Going a long, long way to meet old pals

Going a long, long way to meet old pals

Most people keep in touch with friends via Skype or Facebook, but Mr Herbert Chau decided on a more expensive approach.

Last year, the Hong Kong citizen quit his job as a bank manager with HSBC, and embarked on a world tour to meet people he first knew through Aiesec - a global youth organisation which he joined more than a decade ago while at university.

The trip used up most of his savings from six years of work - around 150,000 euros (about S$240,000), said the 36-year-old, who arrived in Singapore - his 53rd destination and final stop - last Wednesday.

"I wanted to meet my friends in their home countries," Mr Chau, who is writing a book about his tour, told The Sunday Times. "When you see their families, eat their food, chat - it's totally different."

Starting in Argentina last December, he explored Central America before travelling to Africa and the Middle East.

He has also visited Antarctica, travelled on the Trans-Siberian Railway from Moscow to Beijing, and climbed Machu Picchu in Peru.

He described a visit to Chernobyl, the Ukrainian city still suffering the impact of the world's worst nuclear disaster 28 years ago after a power plant exploded. "Vegetation covers the whole town. It's just like a forest," he said. "It made me think, nature has its own way to heal the mistakes made by humans."

He also saw salt flats in Bolivia, which resemble an enormous mirror reflecting the sky after a shower of rain.

And he is impressed by how Singapore has flourished since colonial times. "Every country has its own story, and you can learn from all of them," he said.

He hopes the book, of which he has written about a third, will allow people to see foreign lands through the eyes of their inhabitants. And inspire other young people to pursue their passion.

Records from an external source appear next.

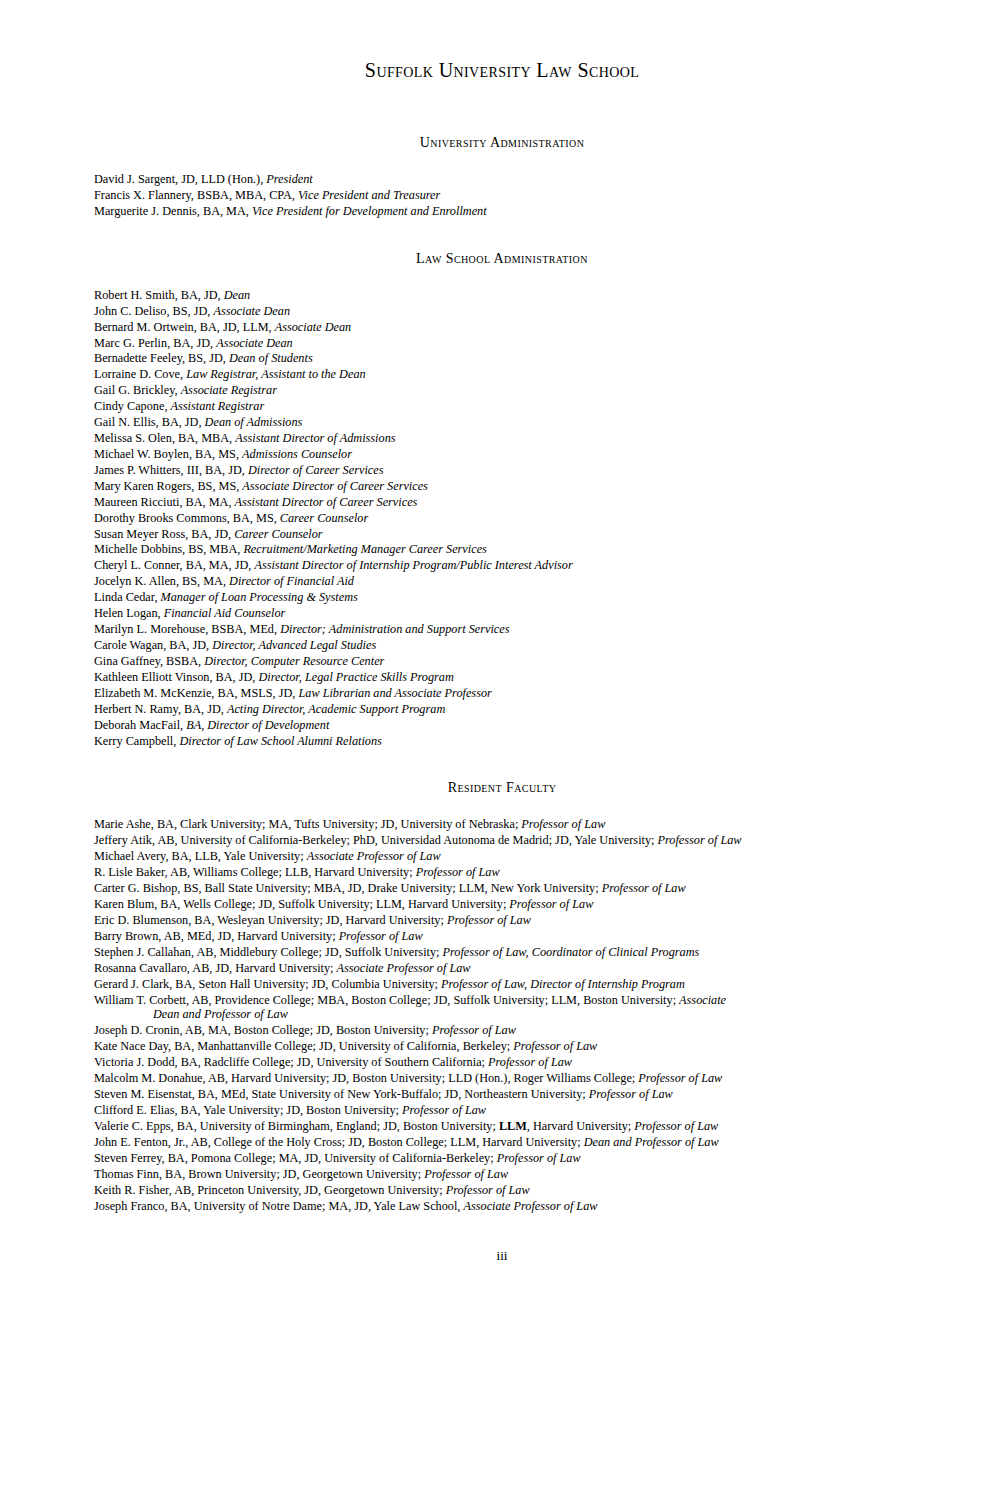Suffolk University Law School
University Administration
David J. Sargent, JD, LLD (Hon.), President
Francis X. Flannery, BSBA, MBA, CPA, Vice President and Treasurer
Marguerite J. Dennis, BA, MA, Vice President for Development and Enrollment
Law School Administration
Robert H. Smith, BA, JD, Dean
John C. Deliso, BS, JD, Associate Dean
Bernard M. Ortwein, BA, JD, LLM, Associate Dean
Marc G. Perlin, BA, JD, Associate Dean
Bernadette Feeley, BS, JD, Dean of Students
Lorraine D. Cove, Law Registrar, Assistant to the Dean
Gail G. Brickley, Associate Registrar
Cindy Capone, Assistant Registrar
Gail N. Ellis, BA, JD, Dean of Admissions
Melissa S. Olen, BA, MBA, Assistant Director of Admissions
Michael W. Boylen, BA, MS, Admissions Counselor
James P. Whitters, III, BA, JD, Director of Career Services
Mary Karen Rogers, BS, MS, Associate Director of Career Services
Maureen Ricciuti, BA, MA, Assistant Director of Career Services
Dorothy Brooks Commons, BA, MS, Career Counselor
Susan Meyer Ross, BA, JD, Career Counselor
Michelle Dobbins, BS, MBA, Recruitment/Marketing Manager Career Services
Cheryl L. Conner, BA, MA, JD, Assistant Director of Internship Program/Public Interest Advisor
Jocelyn K. Allen, BS, MA, Director of Financial Aid
Linda Cedar, Manager of Loan Processing & Systems
Helen Logan, Financial Aid Counselor
Marilyn L. Morehouse, BSBA, MEd, Director; Administration and Support Services
Carole Wagan, BA, JD, Director, Advanced Legal Studies
Gina Gaffney, BSBA, Director, Computer Resource Center
Kathleen Elliott Vinson, BA, JD, Director, Legal Practice Skills Program
Elizabeth M. McKenzie, BA, MSLS, JD, Law Librarian and Associate Professor
Herbert N. Ramy, BA, JD, Acting Director, Academic Support Program
Deborah MacFail, BA, Director of Development
Kerry Campbell, Director of Law School Alumni Relations
Resident Faculty
Marie Ashe, BA, Clark University; MA, Tufts University; JD, University of Nebraska; Professor of Law
Jeffery Atik, AB, University of California-Berkeley; PhD, Universidad Autonoma de Madrid; JD, Yale University; Professor of Law
Michael Avery, BA, LLB, Yale University; Associate Professor of Law
R. Lisle Baker, AB, Williams College; LLB, Harvard University; Professor of Law
Carter G. Bishop, BS, Ball State University; MBA, JD, Drake University; LLM, New York University; Professor of Law
Karen Blum, BA, Wells College; JD, Suffolk University; LLM, Harvard University; Professor of Law
Eric D. Blumenson, BA, Wesleyan University; JD, Harvard University; Professor of Law
Barry Brown, AB, MEd, JD, Harvard University; Professor of Law
Stephen J. Callahan, AB, Middlebury College; JD, Suffolk University; Professor of Law, Coordinator of Clinical Programs
Rosanna Cavallaro, AB, JD, Harvard University; Associate Professor of Law
Gerard J. Clark, BA, Seton Hall University; JD, Columbia University; Professor of Law, Director of Internship Program
William T. Corbett, AB, Providence College; MBA, Boston College; JD, Suffolk University; LLM, Boston University; Associate Dean and Professor of Law
Joseph D. Cronin, AB, MA, Boston College; JD, Boston University; Professor of Law
Kate Nace Day, BA, Manhattanville College; JD, University of California, Berkeley; Professor of Law
Victoria J. Dodd, BA, Radcliffe College; JD, University of Southern California; Professor of Law
Malcolm M. Donahue, AB, Harvard University; JD, Boston University; LLD (Hon.), Roger Williams College; Professor of Law
Steven M. Eisenstat, BA, MEd, State University of New York-Buffalo; JD, Northeastern University; Professor of Law
Clifford E. Elias, BA, Yale University; JD, Boston University; Professor of Law
Valerie C. Epps, BA, University of Birmingham, England; JD, Boston University; LLM, Harvard University; Professor of Law
John E. Fenton, Jr., AB, College of the Holy Cross; JD, Boston College; LLM, Harvard University; Dean and Professor of Law
Steven Ferrey, BA, Pomona College; MA, JD, University of California-Berkeley; Professor of Law
Thomas Finn, BA, Brown University; JD, Georgetown University; Professor of Law
Keith R. Fisher, AB, Princeton University, JD, Georgetown University; Professor of Law
Joseph Franco, BA, University of Notre Dame; MA, JD, Yale Law School, Associate Professor of Law
iii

"Travelling around the world seems like a dream, but I did it," he said. "If you want to do something, just do it."

He has not, however, told his parents back in Hong Kong of his trip. They think he is working for HSBC in London instead. "If they knew, they would be very afraid for me. I didn't want them to worry."

But he will tell them, he said, once he is done with his book and has got a new job.